Quando AK começou a preparar a obra "A Gênese"? Foi em torno de 1865! Ela era esperada para 1866, mas atrasou e o impressor só entregou a declaração um ano depois, em 7 de outubro de 1867.

Encontramos, num manuscrito de duas páginas do museu AKOL, a descrição de uma sessão sonambúlica com o Sr. Morin [Louis Joseph Félix Morin] no dia 15 de novembro de 1865. O título do manuscrito? Sobre a Nova Gênese.
Eis alguns fragmentos transcritos e traduzidos livremente pela IA Gemini do Google:

Sr. A.K.: Gostaria de consultá-lo sobre minha saúde; não estou passando muito bem.
Sr. Morin: (Apalpando o peito) De fato, isso está congestionado aí dentro. O que há nas pernas? Muita sensação de peso; isso lhe cansa ao subir as escadas.
Sr. A.K.: Sim, muita; mas é sobretudo o peito que me faz sofrer.
Sr. Morin: Prescreveremos uma receita e, se não a seguir, terá que se responsabilizar por isso. Embora seu corpo esteja sendo tratado, não é você que está sendo cuidado, mas sim o trabalho que você precisa fazer. O Doutor Demeure dará amanhã uma receita que você seguirá ponto por ponto. Não a dou agora mesmo esta noite para não perder muito tempo. – Que alma bondosa é o pai Demeure! – Mas você terá que seguir as instruções dele à risca; o trabalho ainda não está terminado e você precisa de força para levá-lo a uma conclusão bem-sucedida.

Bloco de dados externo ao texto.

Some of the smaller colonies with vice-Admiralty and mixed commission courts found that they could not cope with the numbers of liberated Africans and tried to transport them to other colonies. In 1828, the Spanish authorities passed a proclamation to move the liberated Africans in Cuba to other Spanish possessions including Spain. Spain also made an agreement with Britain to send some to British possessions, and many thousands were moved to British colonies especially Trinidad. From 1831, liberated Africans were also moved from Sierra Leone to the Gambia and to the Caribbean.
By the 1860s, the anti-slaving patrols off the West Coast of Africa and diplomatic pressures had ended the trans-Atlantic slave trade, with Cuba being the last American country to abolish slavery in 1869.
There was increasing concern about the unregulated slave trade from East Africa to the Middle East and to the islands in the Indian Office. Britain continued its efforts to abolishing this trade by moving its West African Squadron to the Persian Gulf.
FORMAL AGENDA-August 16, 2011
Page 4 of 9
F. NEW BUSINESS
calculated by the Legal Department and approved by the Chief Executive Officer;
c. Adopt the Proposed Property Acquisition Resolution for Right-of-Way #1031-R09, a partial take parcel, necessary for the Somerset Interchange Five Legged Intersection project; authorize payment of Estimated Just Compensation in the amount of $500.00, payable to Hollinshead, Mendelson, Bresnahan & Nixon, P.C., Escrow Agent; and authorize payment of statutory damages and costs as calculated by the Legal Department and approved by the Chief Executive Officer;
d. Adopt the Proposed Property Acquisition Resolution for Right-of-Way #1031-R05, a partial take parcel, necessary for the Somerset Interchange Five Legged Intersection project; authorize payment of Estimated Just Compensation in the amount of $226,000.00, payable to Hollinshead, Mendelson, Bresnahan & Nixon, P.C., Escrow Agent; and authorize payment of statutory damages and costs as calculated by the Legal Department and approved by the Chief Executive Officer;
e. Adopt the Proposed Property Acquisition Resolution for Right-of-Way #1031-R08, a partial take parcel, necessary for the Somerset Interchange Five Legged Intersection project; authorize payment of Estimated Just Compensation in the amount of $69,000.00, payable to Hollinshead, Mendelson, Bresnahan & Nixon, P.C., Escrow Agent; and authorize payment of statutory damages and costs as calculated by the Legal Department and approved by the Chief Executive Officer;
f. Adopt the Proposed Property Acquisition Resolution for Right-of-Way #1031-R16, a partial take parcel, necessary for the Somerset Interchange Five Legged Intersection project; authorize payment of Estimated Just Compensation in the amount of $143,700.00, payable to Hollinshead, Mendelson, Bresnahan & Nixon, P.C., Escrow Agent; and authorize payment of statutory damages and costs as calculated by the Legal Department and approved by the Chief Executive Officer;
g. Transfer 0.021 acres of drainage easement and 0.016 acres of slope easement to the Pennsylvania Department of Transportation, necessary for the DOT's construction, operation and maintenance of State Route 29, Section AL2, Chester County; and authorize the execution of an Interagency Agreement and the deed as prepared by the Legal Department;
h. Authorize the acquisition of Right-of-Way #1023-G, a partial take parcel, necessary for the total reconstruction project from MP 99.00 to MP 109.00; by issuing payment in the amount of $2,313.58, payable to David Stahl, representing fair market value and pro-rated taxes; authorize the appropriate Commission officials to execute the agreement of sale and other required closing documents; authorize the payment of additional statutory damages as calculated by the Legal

Sr. A.K.: De fato, a parte longa e difícil ainda não foi feita. No momento, ocupo-me de uma nova obra que eu gostaria de publicar no próximo ano; não sei se terei tempo.
Sr. Morin: Ah! esta, eu a vejo; é uma das peças do fogo de artifício; um verdadeiro golpe decisivo.
Sr. A.K.: Pois bem! Poderia me dizer algo sobre a impressão que ela produzirá?
Sr. Morin: (...) Esta obra, que aparecerá no próximo ano, será apenas um primeiro passo, um prelúdio; é o começo do rastro de pólvora que incendiará a mina!... E pensar que nem todas as inteligências serão capazes de compreendê-la!... (...) Vamos! caminhe firme; os frutos e as comunicações não lhe faltarão. Seu corpo está sendo cuidado para dar ao Espírito total liberdade. O trabalho é necessário, sem dúvida; o Espírito não se cansa, mas o corpo! Ele se cansa; se desgasta; precisa de descanso, distração, recreação, e você nunca o concede! Mesmo assim, você ainda encontraria assuntos para estudo a cada passo.
Sr. A.K.: A inspiração não vem a toda hora, e é difícil abandonar uma ideia à qual nos apegamos, e que talvez não se apresentasse tão claramente em outra ocasião.
Sr. Morin: Ah! É aí que às vezes nos enganamos. Certamente, quando a inspiração vem, devemos segui-la; mas ela não é contínua; permite momentos de pausa, e se o Espírito quiser continuar por conta própria, sem dúvida pode; mas quantas vezes devemos cortar e modificar, e sempre nas partes adicionadas fora da inspiração!